The reply should hold only the lines from the one with "22: (956, 346, 3.70)" to the one with "41: (735, 216, 3.32)", both ends kept, exactly as they appear below, without any pictures.

[Collected data]
▬▬▬▬▬▬
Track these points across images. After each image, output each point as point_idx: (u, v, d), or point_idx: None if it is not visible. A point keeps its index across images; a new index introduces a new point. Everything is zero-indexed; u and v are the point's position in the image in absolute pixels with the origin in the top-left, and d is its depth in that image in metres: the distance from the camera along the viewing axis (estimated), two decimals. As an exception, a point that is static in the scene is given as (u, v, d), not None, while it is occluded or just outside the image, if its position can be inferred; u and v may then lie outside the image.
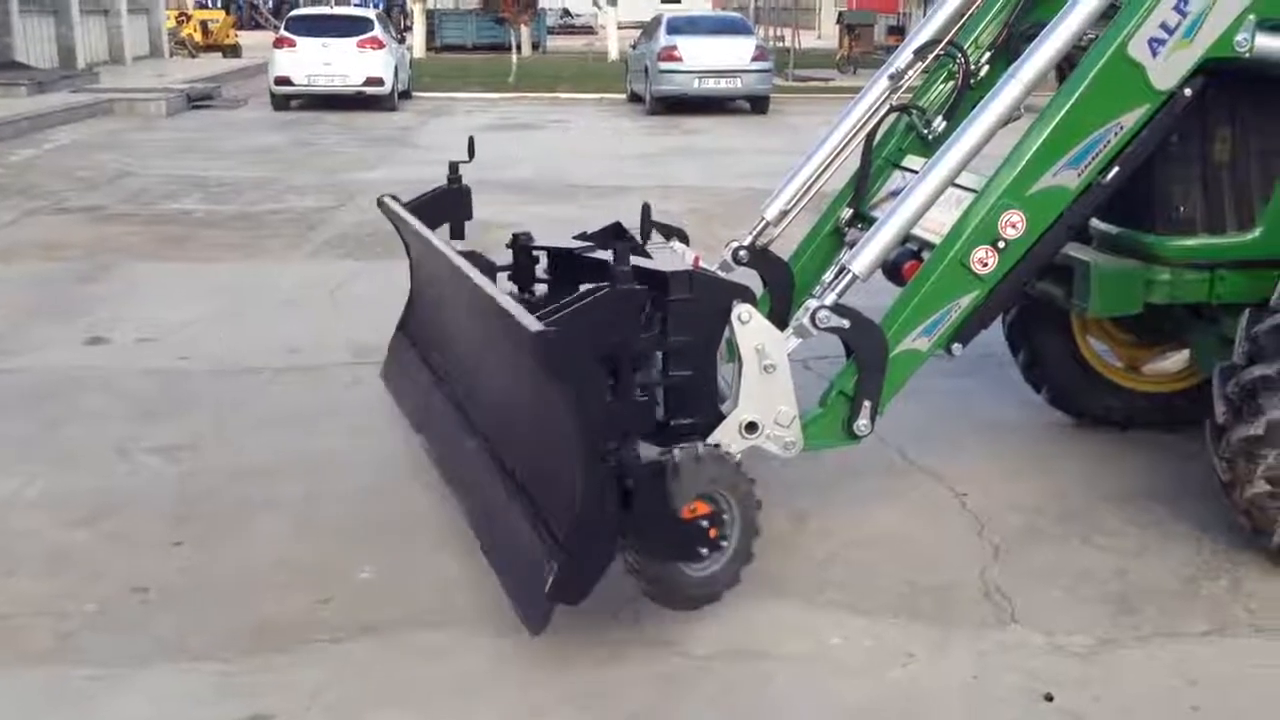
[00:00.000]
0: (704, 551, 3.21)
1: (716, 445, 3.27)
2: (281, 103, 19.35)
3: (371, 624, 3.40)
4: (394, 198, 4.71)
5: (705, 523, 3.19)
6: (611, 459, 3.04)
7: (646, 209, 4.02)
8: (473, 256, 4.01)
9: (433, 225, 4.52)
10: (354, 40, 19.30)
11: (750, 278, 4.22)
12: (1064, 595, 3.60)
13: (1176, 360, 4.91)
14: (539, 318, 2.99)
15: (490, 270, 4.14)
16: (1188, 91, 3.61)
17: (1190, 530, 3.99)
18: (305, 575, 3.69)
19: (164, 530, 4.01)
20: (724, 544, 3.26)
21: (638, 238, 4.23)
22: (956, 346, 3.70)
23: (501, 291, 3.40)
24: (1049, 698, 3.07)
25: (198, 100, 19.80)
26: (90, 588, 3.61)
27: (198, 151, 14.05)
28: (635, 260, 3.87)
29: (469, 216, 4.74)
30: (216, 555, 3.84)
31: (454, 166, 4.73)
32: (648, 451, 3.22)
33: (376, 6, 34.95)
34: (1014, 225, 3.58)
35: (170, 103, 18.54)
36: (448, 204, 4.71)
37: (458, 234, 4.65)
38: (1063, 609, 3.51)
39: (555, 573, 2.97)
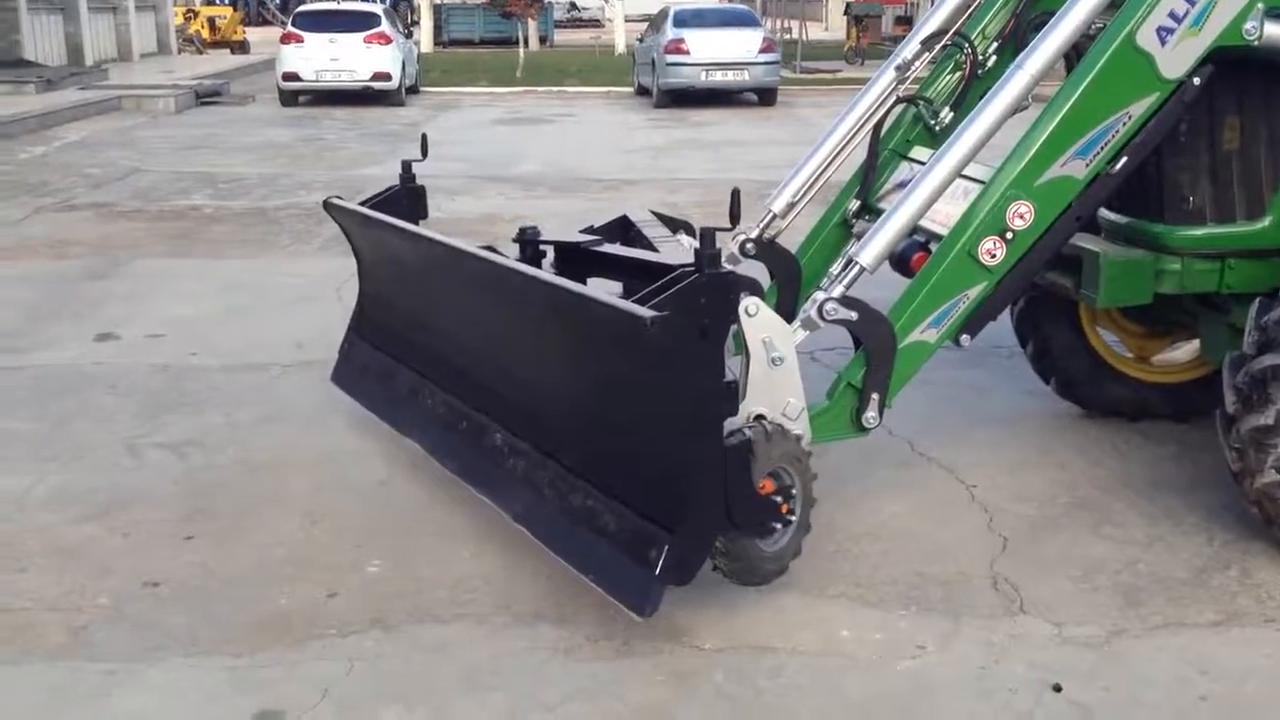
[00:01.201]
0: (778, 526, 3.27)
1: (774, 421, 3.29)
2: (289, 98, 19.37)
3: (380, 618, 3.41)
4: (339, 198, 4.65)
5: (778, 498, 3.25)
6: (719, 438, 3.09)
7: (736, 193, 3.97)
8: (489, 252, 3.99)
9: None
10: (361, 35, 19.31)
11: (757, 270, 4.23)
12: (1073, 586, 3.59)
13: (1186, 350, 4.89)
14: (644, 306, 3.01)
15: None
16: (1196, 80, 3.60)
17: (1200, 521, 3.98)
18: (314, 569, 3.70)
19: (174, 525, 4.02)
20: (792, 517, 3.32)
21: (643, 231, 4.23)
22: (965, 338, 3.69)
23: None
24: (1058, 688, 3.06)
25: (206, 97, 19.83)
26: (101, 583, 3.62)
27: (206, 148, 14.08)
28: (641, 253, 3.89)
29: (424, 215, 4.71)
30: (226, 550, 3.85)
31: (407, 165, 4.70)
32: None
33: (383, 2, 34.96)
34: (1022, 216, 3.57)
35: (178, 99, 18.58)
36: (402, 203, 4.63)
37: None
38: (1072, 600, 3.51)
39: (666, 553, 3.03)
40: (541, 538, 3.49)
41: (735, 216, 3.32)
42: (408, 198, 4.68)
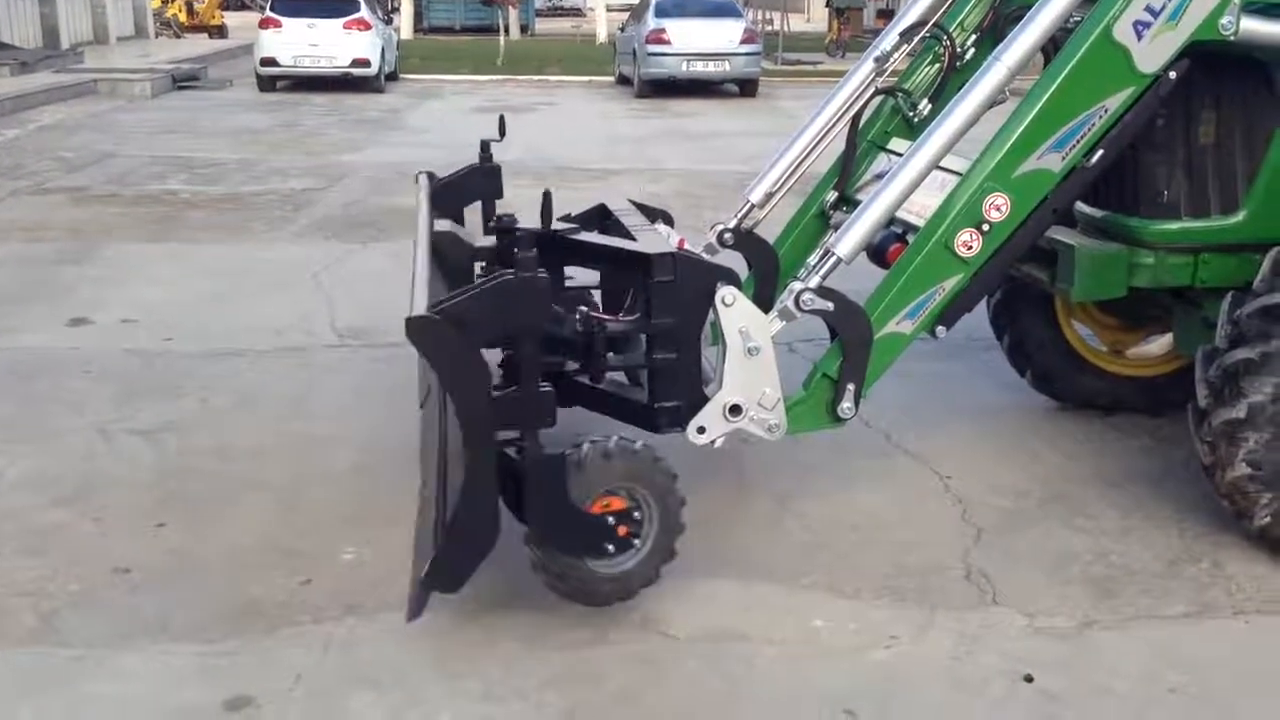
▬▬▬▬▬▬
**FINISHED TASK**
22: (956, 346, 3.70)
23: (501, 291, 3.40)
24: (1049, 698, 3.07)
25: (198, 100, 19.80)
26: (90, 588, 3.61)
27: (198, 151, 14.05)
28: (635, 260, 3.87)
29: (469, 216, 4.74)
30: (216, 555, 3.84)
31: (454, 166, 4.73)
32: (648, 451, 3.22)
33: (376, 6, 34.95)
34: (1014, 225, 3.58)
35: (170, 103, 18.54)
36: (448, 204, 4.71)
37: (458, 234, 4.65)
38: (1063, 609, 3.51)
39: (555, 573, 2.97)
[00:01.201]
0: (778, 526, 3.27)
1: (774, 421, 3.29)
2: (289, 98, 19.37)
3: (380, 618, 3.41)
4: (339, 198, 4.65)
5: (778, 498, 3.25)
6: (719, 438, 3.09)
7: (736, 193, 3.97)
8: (489, 252, 3.99)
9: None
10: (361, 35, 19.31)
11: (757, 270, 4.23)
12: (1073, 586, 3.59)
13: (1186, 350, 4.89)
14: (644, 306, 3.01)
15: None
16: (1196, 80, 3.60)
17: (1200, 521, 3.98)
18: (314, 569, 3.70)
19: (174, 525, 4.02)
20: (792, 517, 3.32)
21: (643, 231, 4.23)
22: (965, 338, 3.69)
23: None
24: (1058, 688, 3.06)
25: (206, 97, 19.83)
26: (101, 583, 3.62)
27: (206, 148, 14.08)
28: (641, 253, 3.89)
29: (424, 215, 4.71)
30: (226, 550, 3.85)
31: (407, 165, 4.70)
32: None
33: (383, 2, 34.96)
34: (1022, 216, 3.57)
35: (178, 99, 18.58)
36: (402, 203, 4.63)
37: None
38: (1072, 600, 3.51)
39: (666, 553, 3.03)
40: (541, 538, 3.49)
41: (735, 216, 3.32)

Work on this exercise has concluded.